The cast finally came off my injured arm in mid-April 2016. For the next 6 weeks I struggled to make the orthopaedic surgeon understand that something wasn’t right. The physiotherapy (PT) team treating me post-fracture agreed that something was still wrong with my hand and arm.
These problems included the three different types of pain – much worse than the original fracture – that I’d already told him about when the cast was still on my arm.
The new symptoms included stiffness or rigidity in all of the finger joints of my right hand, and what looked like red stripes of inflammation across all these joints. This had all started in my fingertips when I still had the cast on, and was progressively moving further up my arm every week.
I work in bioethics, protecting patients’ rights, but despite this background I just couldn’t find a way to get through to this physician. At one point I went as far as to call the hospital during his vacation, and asked to see another physician in the orthopaedic department; my request was refused.
During this same period I’d been laid-off from a permanent position in a wave of job cuts and corporate restructuring. Then I’d started a new contract position the week after the cast was removed from my arm. I was struggling to keep working through the pain, and at one point had to stop eating every day – until I got home from work – because I’d vomit every time I had an unexpected “flare” of pain… the offices were carpeted.
The good news was that fasting all day really wasn’t much of a hardship, because the pain was so intense that I didn’t have much appetite! When she realized that I was fasting all day at work, to avoid vomiting from pain, the Director of my PT clinic wrote a letter – and put it in a sealed envelope – for me to give to the orthopedic surgeon.
She had me make yet another appointment with him at the hospital, to bring him this letter. There’s no charge for hospital visits, in Québec’s publicly-funded healthcare system, but I’d been made to feel that I was wasting the specialist’s time. And that I was taking his time away from other patients who really needed his expertise – so I really didn’t want to see him again.
I gave the envelope from the PT clinic to the orthopaedic surgeon, and after he read it he brought in another physician from the orthopaedic department into the examination room. This new physician asked me 3 questions, said 3 letters, and left the room. I don’t recall whether he was even introduced to me; I left the appointment somewhat in shock…

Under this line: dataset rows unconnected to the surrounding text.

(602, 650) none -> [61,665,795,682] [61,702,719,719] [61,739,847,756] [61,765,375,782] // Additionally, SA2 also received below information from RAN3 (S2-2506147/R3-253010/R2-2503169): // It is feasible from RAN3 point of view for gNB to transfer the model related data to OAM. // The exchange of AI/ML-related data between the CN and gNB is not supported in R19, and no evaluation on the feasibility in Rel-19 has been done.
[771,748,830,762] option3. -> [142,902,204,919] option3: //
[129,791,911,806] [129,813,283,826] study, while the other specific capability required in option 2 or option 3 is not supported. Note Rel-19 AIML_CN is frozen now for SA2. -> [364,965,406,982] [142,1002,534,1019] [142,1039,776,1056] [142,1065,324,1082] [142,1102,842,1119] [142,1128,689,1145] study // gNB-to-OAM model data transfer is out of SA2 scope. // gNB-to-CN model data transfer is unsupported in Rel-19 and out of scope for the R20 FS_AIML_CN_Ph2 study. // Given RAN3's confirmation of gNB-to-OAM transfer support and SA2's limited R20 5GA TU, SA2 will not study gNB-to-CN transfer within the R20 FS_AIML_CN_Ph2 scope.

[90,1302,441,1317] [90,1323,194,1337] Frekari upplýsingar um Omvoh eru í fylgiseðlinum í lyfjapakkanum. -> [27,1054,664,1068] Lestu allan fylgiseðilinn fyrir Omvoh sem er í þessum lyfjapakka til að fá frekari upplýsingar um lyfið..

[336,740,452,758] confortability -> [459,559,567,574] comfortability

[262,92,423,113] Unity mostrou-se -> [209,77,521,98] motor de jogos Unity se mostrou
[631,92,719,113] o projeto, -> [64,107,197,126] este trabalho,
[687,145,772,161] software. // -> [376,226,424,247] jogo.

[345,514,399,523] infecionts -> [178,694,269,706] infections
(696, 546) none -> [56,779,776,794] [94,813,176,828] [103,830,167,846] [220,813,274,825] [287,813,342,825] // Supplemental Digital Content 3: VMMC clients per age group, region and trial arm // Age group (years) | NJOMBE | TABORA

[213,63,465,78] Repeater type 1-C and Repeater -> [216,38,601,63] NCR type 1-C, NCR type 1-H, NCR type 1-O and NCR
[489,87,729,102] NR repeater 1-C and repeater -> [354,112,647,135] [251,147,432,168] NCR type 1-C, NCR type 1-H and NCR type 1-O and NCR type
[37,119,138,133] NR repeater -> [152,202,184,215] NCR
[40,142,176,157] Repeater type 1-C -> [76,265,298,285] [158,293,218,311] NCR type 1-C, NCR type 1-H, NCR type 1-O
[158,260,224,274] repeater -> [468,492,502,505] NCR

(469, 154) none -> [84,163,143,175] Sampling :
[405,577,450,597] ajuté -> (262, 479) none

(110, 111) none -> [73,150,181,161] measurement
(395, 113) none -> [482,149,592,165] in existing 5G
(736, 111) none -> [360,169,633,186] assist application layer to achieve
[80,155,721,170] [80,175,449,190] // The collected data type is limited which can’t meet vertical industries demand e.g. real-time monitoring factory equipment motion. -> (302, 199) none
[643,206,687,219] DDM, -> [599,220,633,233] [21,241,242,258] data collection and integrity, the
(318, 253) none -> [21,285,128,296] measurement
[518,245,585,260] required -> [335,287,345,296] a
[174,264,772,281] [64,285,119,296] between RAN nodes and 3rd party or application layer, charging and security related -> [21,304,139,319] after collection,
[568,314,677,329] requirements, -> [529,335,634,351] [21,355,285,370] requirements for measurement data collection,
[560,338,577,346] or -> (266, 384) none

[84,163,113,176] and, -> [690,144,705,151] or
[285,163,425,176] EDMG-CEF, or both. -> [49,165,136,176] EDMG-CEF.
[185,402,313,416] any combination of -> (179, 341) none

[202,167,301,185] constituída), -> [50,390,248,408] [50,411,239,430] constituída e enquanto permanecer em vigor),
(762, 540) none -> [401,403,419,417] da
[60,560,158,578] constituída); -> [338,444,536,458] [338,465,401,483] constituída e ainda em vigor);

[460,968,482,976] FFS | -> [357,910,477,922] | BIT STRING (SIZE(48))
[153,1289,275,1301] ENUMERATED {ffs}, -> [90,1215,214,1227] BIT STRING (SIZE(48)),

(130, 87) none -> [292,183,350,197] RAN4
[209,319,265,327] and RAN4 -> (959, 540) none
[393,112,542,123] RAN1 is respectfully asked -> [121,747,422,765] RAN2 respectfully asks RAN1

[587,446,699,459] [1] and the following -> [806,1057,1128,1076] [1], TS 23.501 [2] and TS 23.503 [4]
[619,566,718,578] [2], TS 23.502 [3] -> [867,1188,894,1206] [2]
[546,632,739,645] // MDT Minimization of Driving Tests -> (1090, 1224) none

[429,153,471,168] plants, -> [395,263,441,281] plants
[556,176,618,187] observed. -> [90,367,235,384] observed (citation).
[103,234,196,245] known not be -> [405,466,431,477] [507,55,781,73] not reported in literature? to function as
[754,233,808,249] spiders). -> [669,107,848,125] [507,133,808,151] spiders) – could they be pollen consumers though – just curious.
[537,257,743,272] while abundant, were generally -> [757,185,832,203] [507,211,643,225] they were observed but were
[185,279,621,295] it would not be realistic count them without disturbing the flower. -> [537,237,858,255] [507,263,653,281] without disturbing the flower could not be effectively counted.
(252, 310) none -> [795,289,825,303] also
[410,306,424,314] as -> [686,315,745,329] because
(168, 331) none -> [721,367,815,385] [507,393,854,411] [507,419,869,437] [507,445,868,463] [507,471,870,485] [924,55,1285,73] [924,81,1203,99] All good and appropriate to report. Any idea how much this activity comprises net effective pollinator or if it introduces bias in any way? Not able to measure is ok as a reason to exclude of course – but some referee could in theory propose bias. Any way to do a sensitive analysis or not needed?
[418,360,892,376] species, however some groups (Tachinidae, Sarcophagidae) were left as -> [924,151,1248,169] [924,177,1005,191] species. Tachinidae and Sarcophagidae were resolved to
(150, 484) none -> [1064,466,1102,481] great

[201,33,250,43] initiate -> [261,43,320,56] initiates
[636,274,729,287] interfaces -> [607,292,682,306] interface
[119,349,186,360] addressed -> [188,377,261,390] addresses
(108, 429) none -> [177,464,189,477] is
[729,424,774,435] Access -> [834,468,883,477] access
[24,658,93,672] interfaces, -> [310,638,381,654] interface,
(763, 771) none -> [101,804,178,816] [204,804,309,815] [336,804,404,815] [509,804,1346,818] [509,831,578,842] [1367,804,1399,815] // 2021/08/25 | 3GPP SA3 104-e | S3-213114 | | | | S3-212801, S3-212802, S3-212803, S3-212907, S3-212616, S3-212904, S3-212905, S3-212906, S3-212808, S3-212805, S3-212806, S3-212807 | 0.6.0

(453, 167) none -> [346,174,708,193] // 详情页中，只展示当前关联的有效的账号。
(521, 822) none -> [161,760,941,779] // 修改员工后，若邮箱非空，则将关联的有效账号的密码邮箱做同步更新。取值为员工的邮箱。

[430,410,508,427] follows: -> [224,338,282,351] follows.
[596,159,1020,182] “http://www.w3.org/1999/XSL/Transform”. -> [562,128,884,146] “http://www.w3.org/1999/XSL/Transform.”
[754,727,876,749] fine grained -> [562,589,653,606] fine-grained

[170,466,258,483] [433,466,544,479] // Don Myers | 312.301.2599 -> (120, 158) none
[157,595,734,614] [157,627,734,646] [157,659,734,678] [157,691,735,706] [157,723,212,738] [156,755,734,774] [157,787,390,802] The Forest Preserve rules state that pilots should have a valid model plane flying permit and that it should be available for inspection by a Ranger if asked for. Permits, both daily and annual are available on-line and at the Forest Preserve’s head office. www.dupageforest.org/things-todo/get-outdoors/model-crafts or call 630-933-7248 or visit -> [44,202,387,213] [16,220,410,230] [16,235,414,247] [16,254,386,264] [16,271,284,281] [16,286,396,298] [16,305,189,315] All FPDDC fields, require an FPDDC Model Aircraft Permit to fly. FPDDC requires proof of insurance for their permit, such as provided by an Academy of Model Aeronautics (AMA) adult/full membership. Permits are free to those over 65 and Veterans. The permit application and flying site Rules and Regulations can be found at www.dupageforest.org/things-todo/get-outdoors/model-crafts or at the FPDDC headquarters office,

After hearing those 3 letters, spoken by his colleague, my previously dismissive orthopaedic surgeon suddenly became very attentive. He spent several minutes on the phone; setting up a next-day, Friday, emergency appointment for me with another specialist at the same hospital.
He didn’t tell me what type of specialist I’d be seeing at 1115 the next morning, or what the diagnosis meant. Instead he wrote 3 words onto a slip of paper, and handed it to me with his advice to “Google this”. I later found out that one of these words was misspelled.
All he told me was that the specialist I’d be seeing the next day would probably give me an injection – into my hand – which would relieve my pain.
I finally had a diagnosis, but didn’t yet realize what its impact would be on my life.